[Start of section]

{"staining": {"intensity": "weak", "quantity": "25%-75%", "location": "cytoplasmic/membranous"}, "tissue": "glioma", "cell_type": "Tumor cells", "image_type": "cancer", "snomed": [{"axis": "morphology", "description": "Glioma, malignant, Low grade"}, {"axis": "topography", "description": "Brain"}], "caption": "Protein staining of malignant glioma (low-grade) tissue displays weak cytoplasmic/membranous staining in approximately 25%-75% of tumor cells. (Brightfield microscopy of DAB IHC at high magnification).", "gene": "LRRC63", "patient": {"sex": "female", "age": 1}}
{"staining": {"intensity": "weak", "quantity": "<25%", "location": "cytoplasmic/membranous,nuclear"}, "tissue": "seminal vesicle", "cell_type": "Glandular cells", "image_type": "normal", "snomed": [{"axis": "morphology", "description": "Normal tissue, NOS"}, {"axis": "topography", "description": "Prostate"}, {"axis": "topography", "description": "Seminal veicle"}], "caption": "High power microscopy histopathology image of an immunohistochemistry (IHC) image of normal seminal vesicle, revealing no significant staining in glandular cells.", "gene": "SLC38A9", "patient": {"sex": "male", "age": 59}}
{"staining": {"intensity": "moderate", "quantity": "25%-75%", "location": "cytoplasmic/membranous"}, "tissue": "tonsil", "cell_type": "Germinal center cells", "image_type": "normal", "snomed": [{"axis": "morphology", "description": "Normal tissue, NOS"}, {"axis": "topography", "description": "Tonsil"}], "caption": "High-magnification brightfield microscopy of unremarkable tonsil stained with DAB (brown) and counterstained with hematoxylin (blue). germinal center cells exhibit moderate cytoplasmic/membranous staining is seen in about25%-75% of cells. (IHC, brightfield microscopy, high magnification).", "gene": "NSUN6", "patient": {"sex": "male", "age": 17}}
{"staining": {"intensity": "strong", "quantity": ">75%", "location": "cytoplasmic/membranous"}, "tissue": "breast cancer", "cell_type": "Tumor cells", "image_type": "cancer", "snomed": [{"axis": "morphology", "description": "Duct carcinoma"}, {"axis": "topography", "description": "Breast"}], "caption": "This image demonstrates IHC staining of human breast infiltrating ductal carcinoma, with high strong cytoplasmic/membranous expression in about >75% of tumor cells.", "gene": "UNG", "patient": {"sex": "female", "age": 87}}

[End of section]

Extract the full listing and reproduce each line exactly.

{"staining": {"intensity": "weak", "quantity": "25%-75%", "location": "cytoplasmic/membranous"}, "tissue": "glioma", "cell_type": "Tumor cells", "image_type": "cancer", "snomed": [{"axis": "morphology", "description": "Glioma, malignant, Low grade"}, {"axis": "topography", "description": "Brain"}], "caption": "Protein staining of malignant glioma (low-grade) tissue displays weak cytoplasmic/membranous staining in approximately 25%-75% of tumor cells. (Brightfield microscopy of DAB IHC at high magnification).", "gene": "LRRC63", "patient": {"sex": "female", "age": 1}}
{"staining": {"intensity": "weak", "quantity": "<25%", "location": "cytoplasmic/membranous,nuclear"}, "tissue": "seminal vesicle", "cell_type": "Glandular cells", "image_type": "normal", "snomed": [{"axis": "morphology", "description": "Normal tissue, NOS"}, {"axis": "topography", "description": "Prostate"}, {"axis": "topography", "description": "Seminal veicle"}], "caption": "High power microscopy histopathology image of an immunohistochemistry (IHC) image of normal seminal vesicle, revealing no significant staining in glandular cells.", "gene": "SLC38A9", "patient": {"sex": "male", "age": 59}}
{"staining": {"intensity": "moderate", "quantity": "25%-75%", "location": "cytoplasmic/membranous"}, "tissue": "tonsil", "cell_type": "Germinal center cells", "image_type": "normal", "snomed": [{"axis": "morphology", "description": "Normal tissue, NOS"}, {"axis": "topography", "description": "Tonsil"}], "caption": "High-magnification brightfield microscopy of unremarkable tonsil stained with DAB (brown) and counterstained with hematoxylin (blue). germinal center cells exhibit moderate cytoplasmic/membranous staining is seen in about25%-75% of cells. (IHC, brightfield microscopy, high magnification).", "gene": "NSUN6", "patient": {"sex": "male", "age": 17}}
{"staining": {"intensity": "strong", "quantity": ">75%", "location": "cytoplasmic/membranous"}, "tissue": "breast cancer", "cell_type": "Tumor cells", "image_type": "cancer", "snomed": [{"axis": "morphology", "description": "Duct carcinoma"}, {"axis": "topography", "description": "Breast"}], "caption": "This image demonstrates IHC staining of human breast infiltrating ductal carcinoma, with high strong cytoplasmic/membranous expression in about >75% of tumor cells.", "gene": "UNG", "patient": {"sex": "female", "age": 87}}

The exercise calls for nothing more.